Memperoleh teknologi terbaru memiliki manfaat minimal kecuali manajer dan pekerja memiliki keterampilan untuk menggunakannya secara imajinatif. Modal manusia mengukur jumlah sekolah yang diterima setiap orang dan juga seberapa efektif pendidikan itu berkontribusi pada pertumbuhan. Pada tahun 1960, modal manusia Korea Selatan hanya 70 persen dari rekan-rekan Jepang. Pada 2019, meningkat 5 persen. Kontributor utama keterlambatan Jepang adalah berkurangnya pengeluaran oleh perusahaan Jepang untuk pelatihan di luar pekerjaan, yang telah turun 40 persen sejak 1991.

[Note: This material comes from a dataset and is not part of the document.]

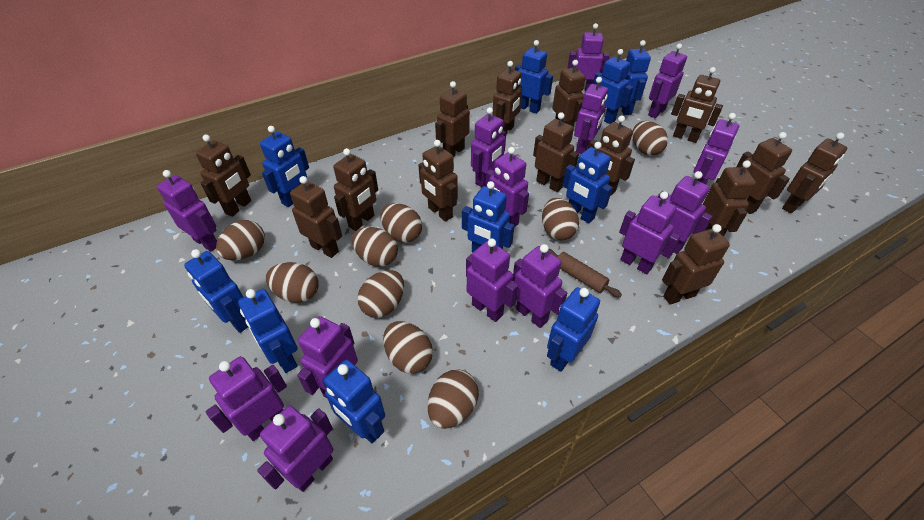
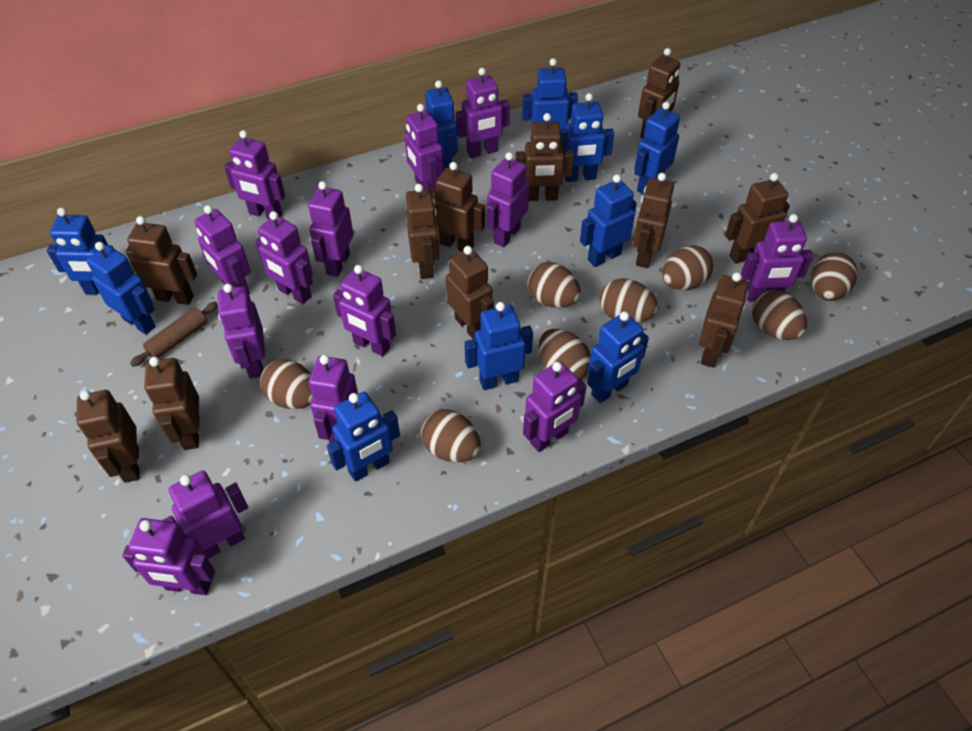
brown egg: [216,220,265,260] [266,262,318,303] [352,227,398,267] [358,270,404,318] [381,203,422,243] [383,321,433,374] [428,370,479,429] [542,198,579,241] [632,121,668,156] = 9 -> [260,359,313,409] [420,409,481,463] [527,262,581,308] [539,329,591,380] [600,278,658,323] [662,245,714,290] [752,290,807,340] [811,252,858,301] = 8
brown robot: [196,134,251,217] [290,176,342,258] [333,148,378,231] [418,140,458,222] [435,81,470,157] [492,61,522,135] [533,112,579,192] [552,60,586,127] [588,116,635,196] [662,224,730,305] [671,67,723,143] [703,160,756,237] [736,132,792,214] [782,133,847,214] = 14 -> [77,390,140,483] [125,216,197,305] [144,357,199,450] [406,184,440,279] [430,162,485,252] [446,246,494,340] [515,113,574,201] [632,173,674,268] [638,48,680,138] [699,272,749,368] [725,173,790,264] = 11

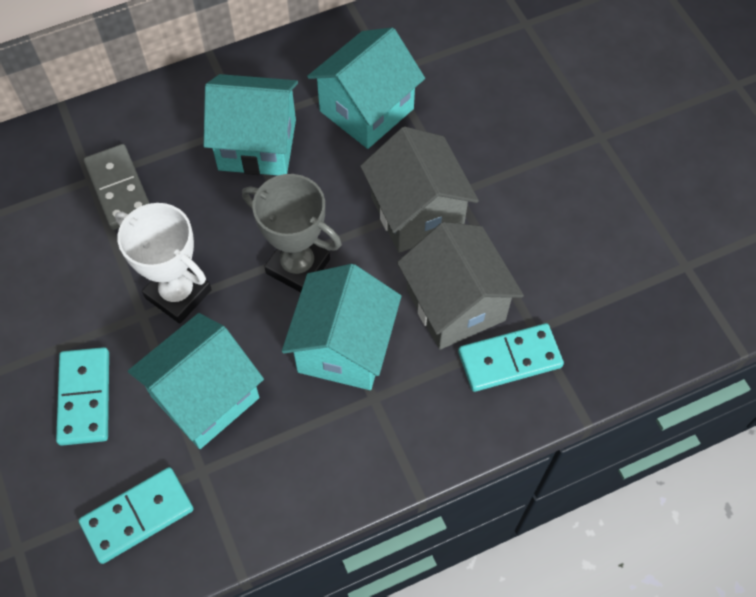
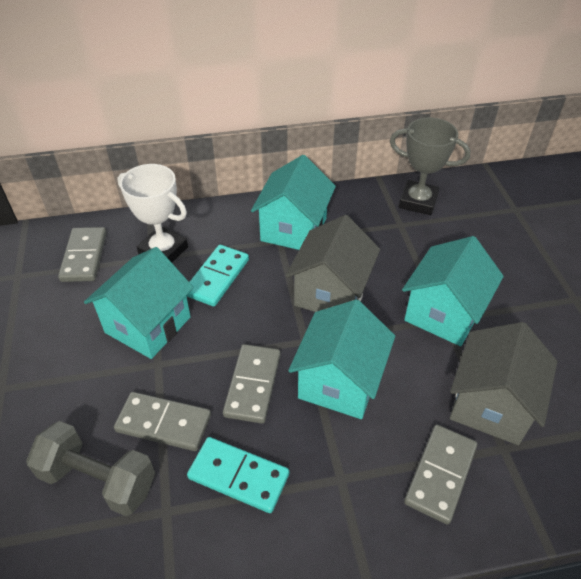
grey domino: [84,144,150,230] = 1 -> [58,227,107,282] [114,392,211,451] [223,344,281,423] [404,425,477,525] = 4
grey dumbbell: none = 0 -> [26,421,155,516] = 1
turquoise domino: [56,347,109,446] [79,467,194,564] [458,323,564,392] = 3 -> [186,245,249,307] [187,437,289,513] = 2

Inovasi hanya berkembang ketika perusahaan baru dengan ide-ide baru memiliki peluang nyata untuk menantang pemain lama. Politisi di Seoul dan Tokyo berbicara tentang mendorong kewirausahaan, tetapi Korea Selatan lebih banyak mengubah retorikanya menjadi tindakan. Di Jepang, hanya 12 persen dari bantuan keuangan pemerintah untuk penelitian dan pengembangan diberikan kepada perusahaan dengan kurang dari 250 karyawan, paling sedikit di antara negara-negara OECD. Di Korea Selatan, setengah dari bantuan keuangan diberikan kepada UKM.

Ada hikmah bagi pertumbuhan Jepang yang menurun dalam PDB riil per kapita. Pengalaman Korea Selatan menunjukkan bahwa reformasi struktural yang tepat dapat memacu pertumbuhan yang berkelanjutan dan meningkatkan standar hidup yang nyata.

Richard Katz adalah Senior Fellow di Carnegie Council for Ethics in International Affairs.

Versi artikel ini pertama kali muncul di Majalah Toyo Keizai.

Info gede Keluaran SGP 2020 – 2021. Permainan besar yang lain dapat diperhatikan secara berkala via kabar yang kita sampaikan dalam situs tersebut, serta juga bisa dichat kepada teknisi LiveChat support kita yg menunggu 24 jam On the internet dapat melayani seluruh kepentingan antara visitor. Ayo cepetan gabung, serta dapatkan promo dan Kasino On the internet tergede yang hadir di laman kita.